“What’s going on between you two?” Empty wandered over to the stove.
“What do you mean?” She slid him a brief, uncommunicative glance.
“I heard you two arguing just now.”
“We weren’t arguing. Just disagreeing.” Dallas turned on the burner underneath the cast iron skillet. “We worked it out. Everything’s fine now.”
“Good.” He nodded in satisfaction. “The Rutledges are giving him enough grief without you pouring more on him.”
Dallas knew that better than he did, but she chose not to say so. “Did you know Quint is a grandson of the Calders?” she asked instead.
“Is that a fact?” Empty murmured, eyebrows raised. “Says something about the Calders, that they’d send one of their own.”
“How?” Dallas gave him a puzzled look.
“When they’ve got trouble, they don’t send somebody else to deal with it; they handle it themselves. You don’t see that too often nowadays,” he added thoughtfully. “It’s kind of nice to know there are still people like that around.”

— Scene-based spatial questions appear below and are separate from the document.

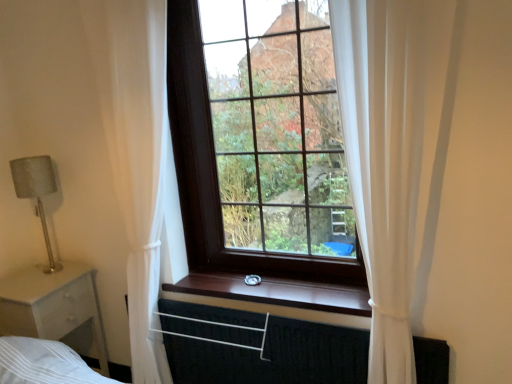
In order to click on free spot above black fabric canopy bed at lower center (from a real-world perspective) in this screenshot , I will do `click(239, 311)`.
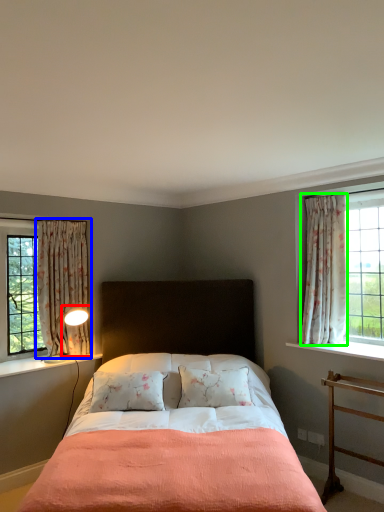
Question: Which object is the farthest from table lamp (highlighted by a red box)? Choose among these: curtain (highlighted by a blue box) or curtain (highlighted by a green box).

Choices:
 (A) curtain
 (B) curtain

Answer: (B)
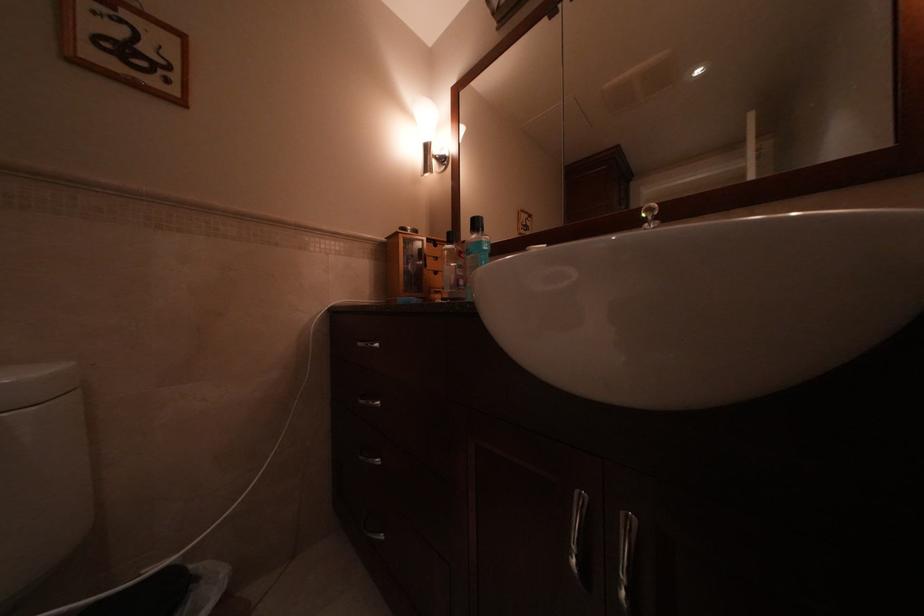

A faint smile curved her mouth. His words were an echo of one of the old codes of conduct that decreed a man should fight his own battles. Considering how strongly rooted her grandfather’s beliefs were in the old traditions, Dallas wasn’t surprised that this decision of the Calders to send Quint had found favor in his eyes.
After adding a final strip of bacon to the skillet, Dallas started to reseal the package. Empty peered over her shoulder.
“Don’t be so stingy with the bacon.”
Dallas stared at the six strips in the skillet and frowned. “Six isn’t stingy, unless you plan on having some.”
“I already had my breakfast,” he reminded her. “But Quint’s got a man’s appetite. He’d probably eat the whole package if you fried it.”
She added two more slices to the large skillet. “How’s that?”
“It’ll do,” Empty declared.
The aroma of frying bacon filled the kitchen, banishing the smoke smell, when Quint returned to it, a blue chambray work shirt tucked inside his jeans and a belt fastened around his middle. A smile edged the corners of his mouth at the sight of Dallas standing at the stove, her long coppery blond hair flipped forward to fall over one shoulder, baring the curve of her neck.
The urge was strong to walk up behind her, slide his arms around her waist, and nibble along that curve. It was only Empty’s presence in the room that prevented Quint from taking such a liberty. It was enough that he knew Dallas would have welcomed it if he had. The knowledge brought a deep contentment that warmed and buoyed him. The shine of it was in his eyes when he met her over-the-shoulder glance.
“Excellent timing,” Dallas said. “Your eggs will be ready in a minute.”
“Good. I didn’t realize how hungry I was until I smelled that bacon.” After pouring a fresh cup of coffee, Quint carried it to the table, pulled out a chair, and sat down.
Empty occupied the chair across the table from him, his gnarled and sun-leathered hands clasped around an empty cup. “Dallas tells me that all the firemen pulled out except for a handful. I gotta admit I’m not looking forward to going out there and surveying the extent of the damage.”
Earlier Quint had been dreading it, too. But the prospect no longer bothered him in the least. Those moments with Dallas had changed that—and the brief taste they’d given him of the glory a man and woman could know, the kind that evoked an emotion older than time. It was something he had unknowingly sought for years.
It wasn’t a man’s way to question that it was too soon or too sudden for such certainty; he simply accepted it as fact.
“The fire accomplished one thing.” Quint took a sip of his coffee. “I planned on doing some winter seeding to improve the graze. And the fire provided a clean slate for that.”
“That’s one way of looking at it.” But Empty’s view wasn’t as positive. “To tell you the truth, I don’t think we could have stopped those flames if the fire trucks hadn’t shown up when they did. A hundred years ago we wouldn’t have had a prayer of halting it.”
“There might have been a way,” Quint said. “I remember a story my grandfather told me about a prairie fire that threatened to sweep across hal
f or more of the Triple C range back in the ranch’s early days. To stop it, they killed a couple of steers, skinned them, and used ropes to stretch the carcasses between two riders, then dragged them over the fire until they smothered it.”
“How gruesome,” Dallas said with an expressive little shudder and transferred the fried eggs from the skillet to a plate.
“I never heard of doing such a thing…but I can see how it could work,” Empty declared with a slow, affirming nod of his head.
Dallas crossed to the table and set a plate of eggs, bacon, and toast in front of Quint. A smile accompanied his upward glance, the warm light in his eyes conveying more than mere gratitude.